For Immediate Release | BCPIAC
The BC Human Rights Tribunal today issued its decision in favour of 55 tree planters who worked for Khaira Enterprises Ltd. in 2010, finding that the workers were subjected to discrimination on the basis of race, ancestry, place of origin, colour and sex. All but one of the Complainants are of African origin. The Tribunal has awarded the workers close to $700,000 in injury to dignity damages.
Tribunal Member Norman Trerise made a number of important findings, including:
- Unlike the South Asian and white workers, the African workers were not paid all of the wages they were owed. It is more probable than not that Khaira chose to pay its South Asian and white workers out in full rather than to equally distribute available funds amongst all of the workers in order to preserve its relationship with South Asian and white workers because it valued those relationships more than its relationships with the African workers.
- The African workers were subjected to racial slurs and racial harassment.
- Khaira had a duty to ensure a respectful workplace and erase a poisonous workplace environment. Khaira failed in its obligations to normalize the working environment for its workers and is responsible for the discrimination of its principals against its African workers and white female worker.
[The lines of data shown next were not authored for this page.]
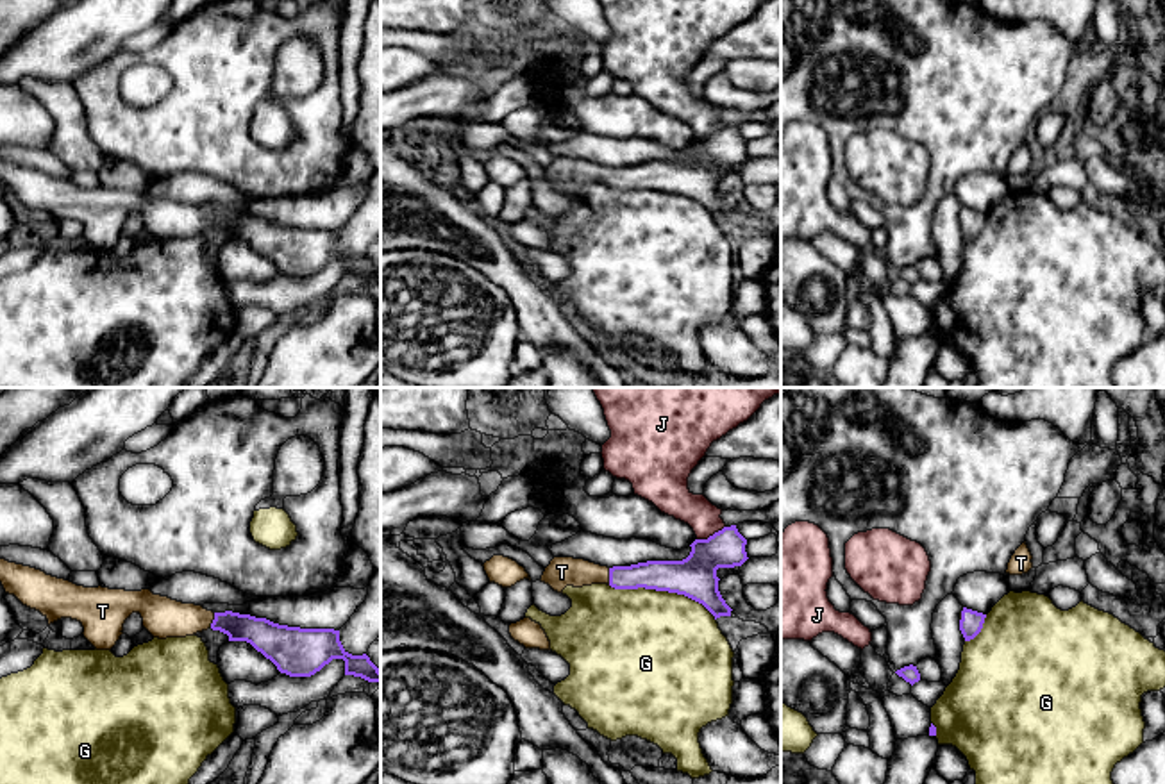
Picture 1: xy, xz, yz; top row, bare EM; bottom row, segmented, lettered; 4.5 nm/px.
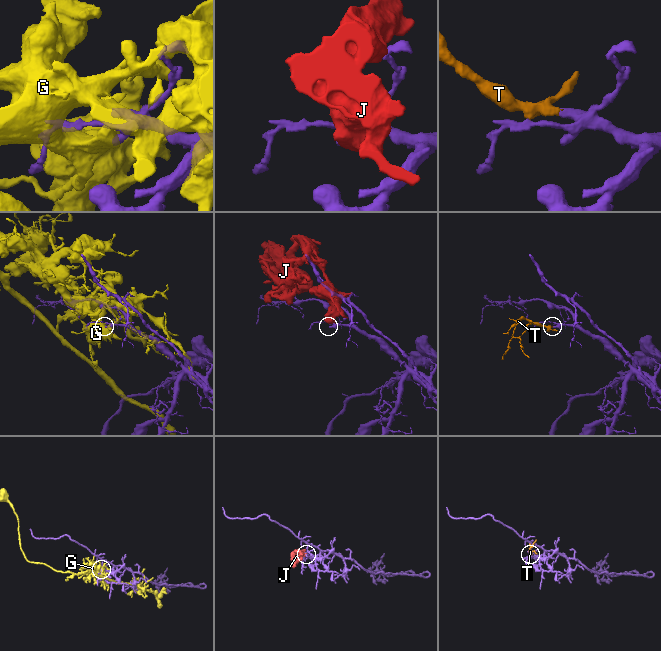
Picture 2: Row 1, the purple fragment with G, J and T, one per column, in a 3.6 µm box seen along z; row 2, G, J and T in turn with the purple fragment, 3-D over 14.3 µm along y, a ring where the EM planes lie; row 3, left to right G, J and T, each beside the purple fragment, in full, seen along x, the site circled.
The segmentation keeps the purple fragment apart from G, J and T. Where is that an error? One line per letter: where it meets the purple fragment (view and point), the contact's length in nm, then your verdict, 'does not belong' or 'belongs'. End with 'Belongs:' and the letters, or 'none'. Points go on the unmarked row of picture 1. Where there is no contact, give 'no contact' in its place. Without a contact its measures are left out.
G: meets purple in xz at (663, 190); contact 500 nm long; does not belong
J: meets purple in xz at (710, 136); contact 140 nm long; does not belong
T: meets purple in xz at (610, 177); contact 80 nm long; belongs
Belongs: T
- The complaint was fully justified due to the discrimination endured by the workers.
- The Complainants were not motivated by money in pursuing this complaint.
Sarah Khan, one of the lawyers representing the Complainants, said “We are very pleased that the Tribunal has recognized that the discrimination the workers endured harmed their dignity and self worth.”
We are very pleased that the Tribunal has recognized that the discrimination the workers endured harmed their dignity and self worth.
“This decision is a victory for the Khaira workers. The BC Federation of Labour has been involved with this case from the start and I am relieved that the efforts of these workers to stand up for their dignity and rights have been rewarded,” said Jim Sinclair President of the BC Federation of Labour. “But we need to remember that the conditions that led to this deplorable situation are still in place today. The provincial government needs to step up to the plate, apologize to these workers and immediately pay them the money ordered by the Human Rights Tribunal. These workers were planting trees under contract from the provincial government and they were working on public lands.”